The uptake of Syndros might even play a bigger role. While it's important for a drug developer to diversify its product portfolio, scandal or not, Syndros offers the potential to replace most of the sales that were lost as a result of this scandal. There simply isn't a THC-based medicine on the market to treat chemotherapy-induced nausea and vomiting, and anorexia associated with AIDS, which could give Insys' drug an edge, along with pricing power. Though estimates vary, Syndros could peak around $200 million in annual sales. A strong year of sales and prescription growth in 2018 would go a long way toward calming investors' nerves.

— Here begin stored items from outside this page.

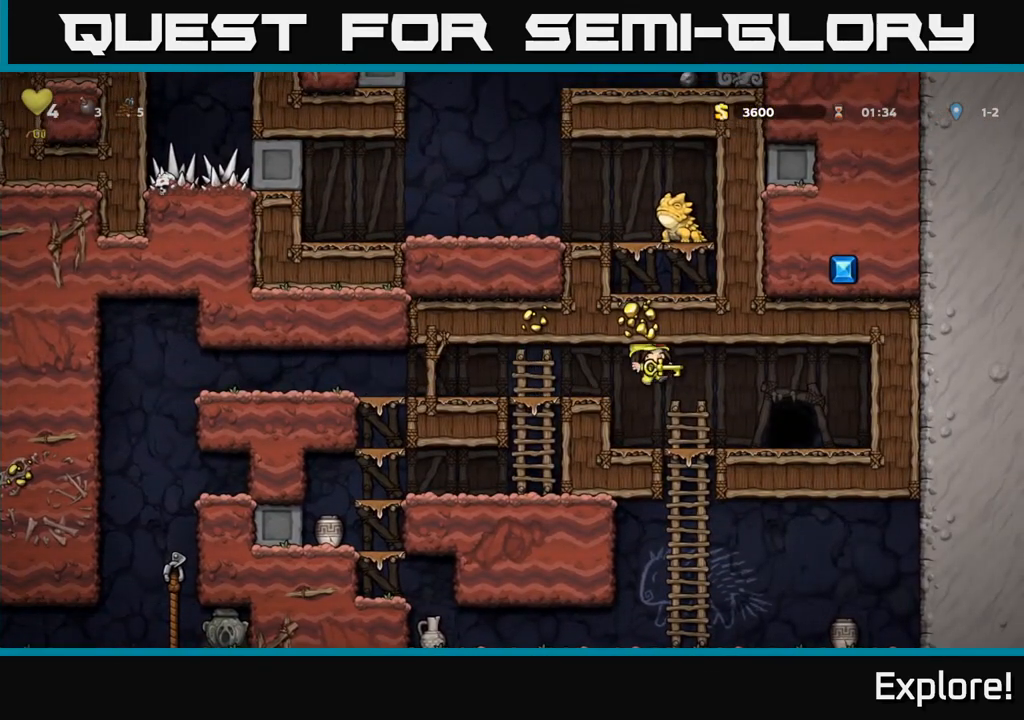
{"buttons": ["L2"], "left_stick": "center", "right_stick": "center", "events": [[250, "DPAD_RIGHT", "up"], [317, "L2", "down"], [383, "L2", "up"], [450, "L2", "down"]]}
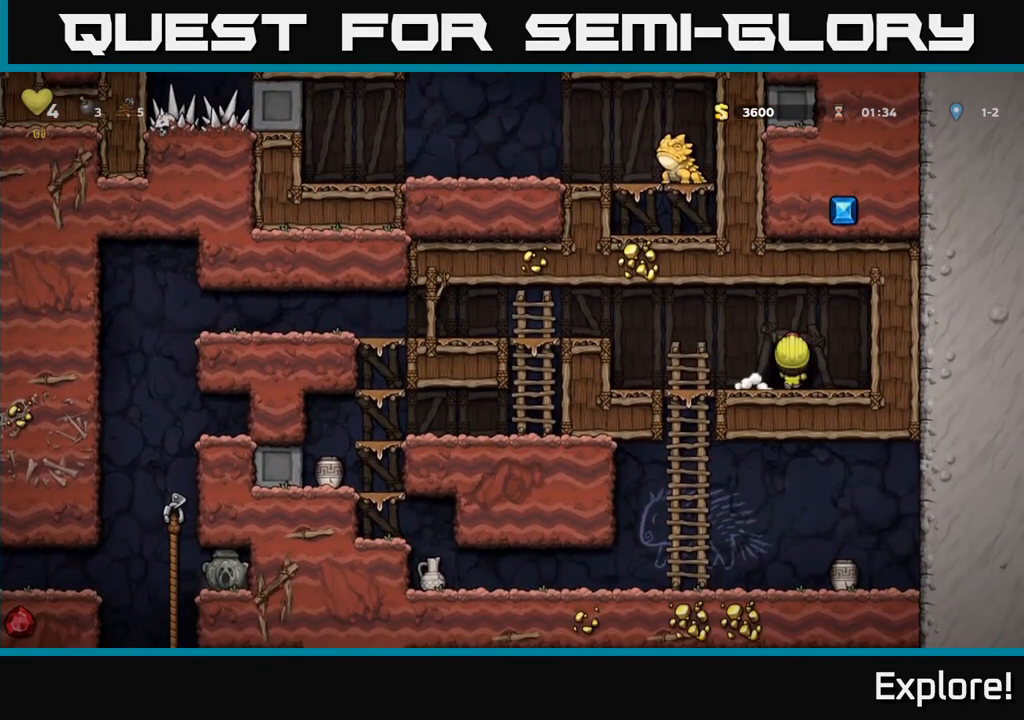
{"buttons": [], "left_stick": "center", "right_stick": "center", "events": [[33, "L2", "up"], [100, "L2", "down"], [183, "L2", "up"], [267, "L2", "down"], [350, "L2", "up"], [400, "L2", "down"], [500, "L2", "up"]]}
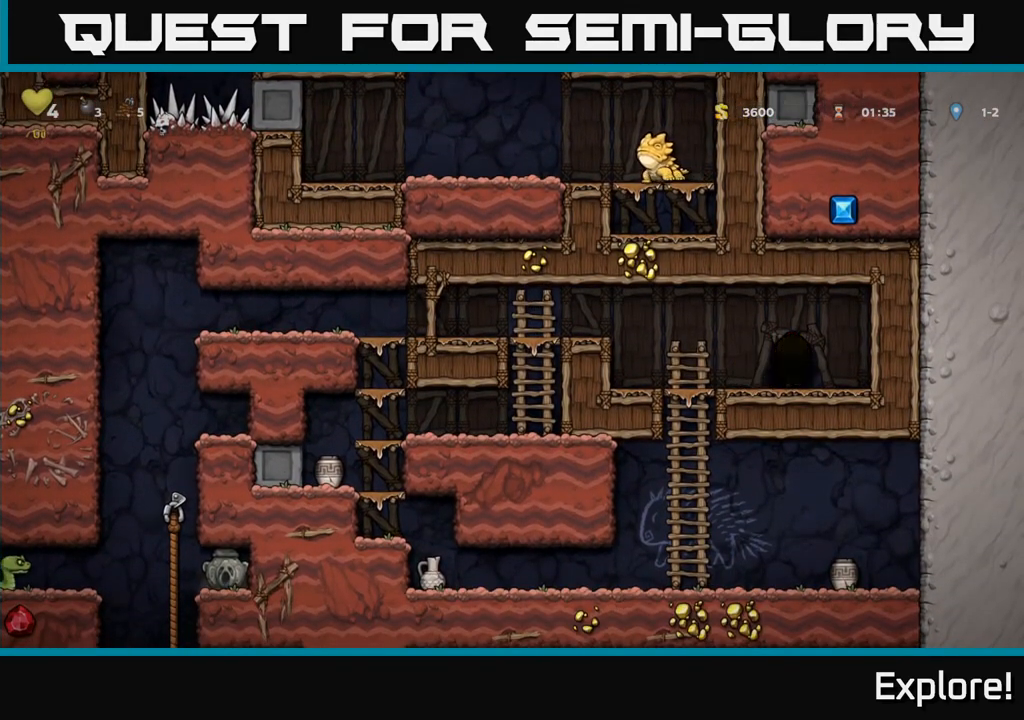
{"buttons": [], "left_stick": "center", "right_stick": "center", "events": []}
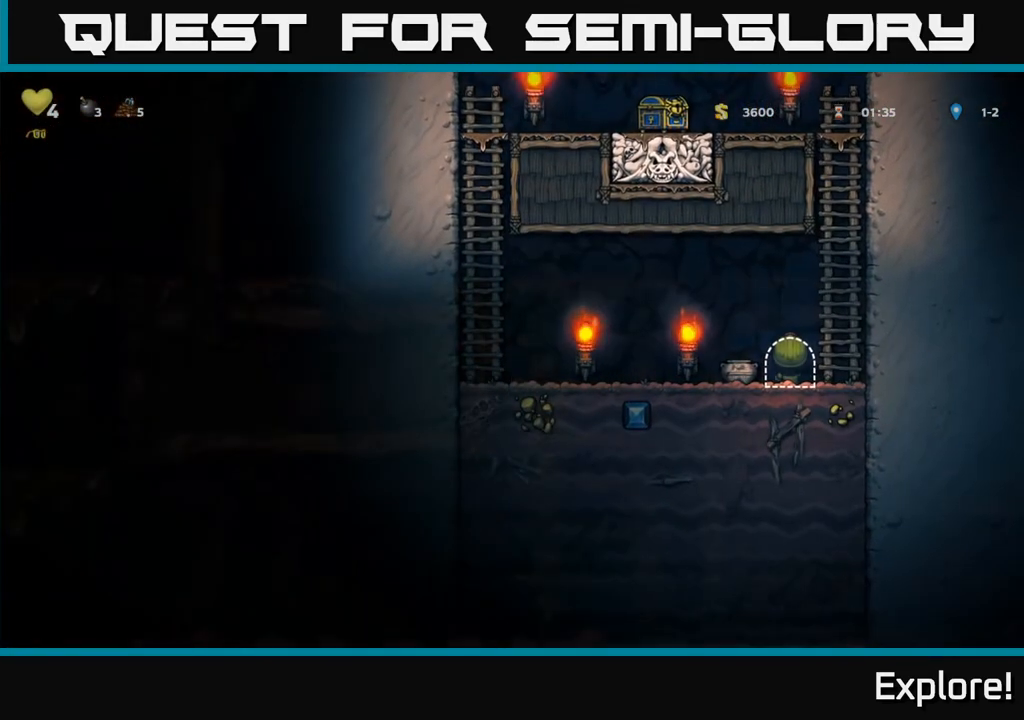
{"buttons": ["A", "DPAD_UP"], "left_stick": "center", "right_stick": "center", "events": [[167, "DPAD_RIGHT", "down"], [367, "A", "down"], [467, "DPAD_RIGHT", "up"], [467, "DPAD_UP", "down"]]}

Speaking of product portfolio expansion, Insys also filed for a new drug application (NDA) in late September for its buprenorphine sublingual spray. If approved, this treatment for moderate to severe acute pain would enter a crowded pain-management market, but it would nonetheless give Insys an opportunity to add a healthy dose of revenue each year. In fact, despite its scandal, Insys remains on track to file for an NDA once a year through 2020.
If all goes right for Insys, and it can manage to ebb its Subsys sales bleed, dissociate itself from its previous management team, and quickly grow Syndros, it could turn out to be an incredible bargain at its current price.
What's next for Insys is, at this point, anyone's guess.